Computer Laboratory

Course material 2010–11


Paper 1: Computer Fundamentals

Lecturer: Dr S.M. Hand

No. of lectures: 6

This course is a prerequisite for Operating Systems.

Aims

The overall aim of this course is to provide a general understanding of how a computer works. This includes aspects of the underlying hardware (CPU, memory, devices), as well as how to program a computer at a low level using assembly language.

Lectures

  • History: from vacuum tubes to VLSI. The Von Neumann architecture. Hardware/software layers and languages. Operation of a simple computer (processors, memory, buses, devices). Memory: concepts, structures, hierarchy. [1 lecture]

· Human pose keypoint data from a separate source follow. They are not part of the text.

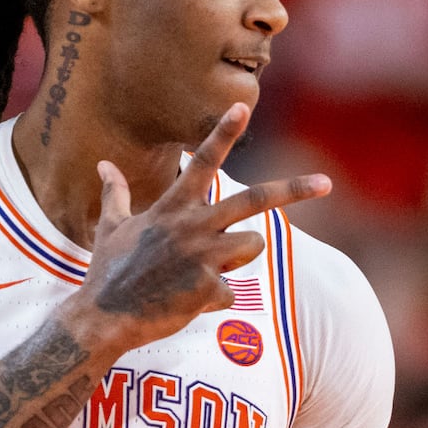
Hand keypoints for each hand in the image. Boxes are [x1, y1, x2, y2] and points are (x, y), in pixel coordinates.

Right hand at [66, 103, 329, 352]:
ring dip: (237, 258)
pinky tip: (185, 304)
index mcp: (171, 208)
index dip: (223, 134)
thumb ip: (115, 192)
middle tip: (326, 183)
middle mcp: (191, 226)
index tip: (243, 108)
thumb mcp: (110, 227)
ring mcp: (201, 257)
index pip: (202, 162)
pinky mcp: (207, 288)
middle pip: (254, 200)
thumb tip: (102, 164)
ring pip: (252, 246)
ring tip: (202, 270)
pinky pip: (230, 292)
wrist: (102, 318)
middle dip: (293, 189)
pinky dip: (212, 300)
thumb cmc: (107, 272)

  • Processor: control and execution units. ALU and computer arithmetic. Logical and conditional operations. Branches. Memory access. Data representation: (integers), text, reals, compound structures, instructions. Fetch-Execute cycle revisited. [1 lecture]

  • General I/O architecture. Example devices. Buses: general operation, hierarchy, synchronous versus asynchronous. Interrupts. Direct Memory Access. [1 lecture]

  • Programming in Assembly. MIPS instruction formats. Assembler directives and pseudo-instructions. Memory access and control flow instructions. The SPIM simulator. Example programs. Procedures and the stack. Recursive procedures. [2 lectures]

  • Course Review. [1 lecture]

Objectives

At the end of the course students should be able to

  • describe the fetch-execute cycle of a simple computer with reference to the control and execution units;

  • understand the different types of information which may be stored within a computer memory;

  • understand a simple assembly language program.

Recommended reading

Tanenbaum, A.S. (1990). Structured computer organisation. Prentice Hall (3rd ed).
Patterson, D. & Hennessy, J. (1998). Computer organisation and design. Morgan Kaufmann (2nd ed.).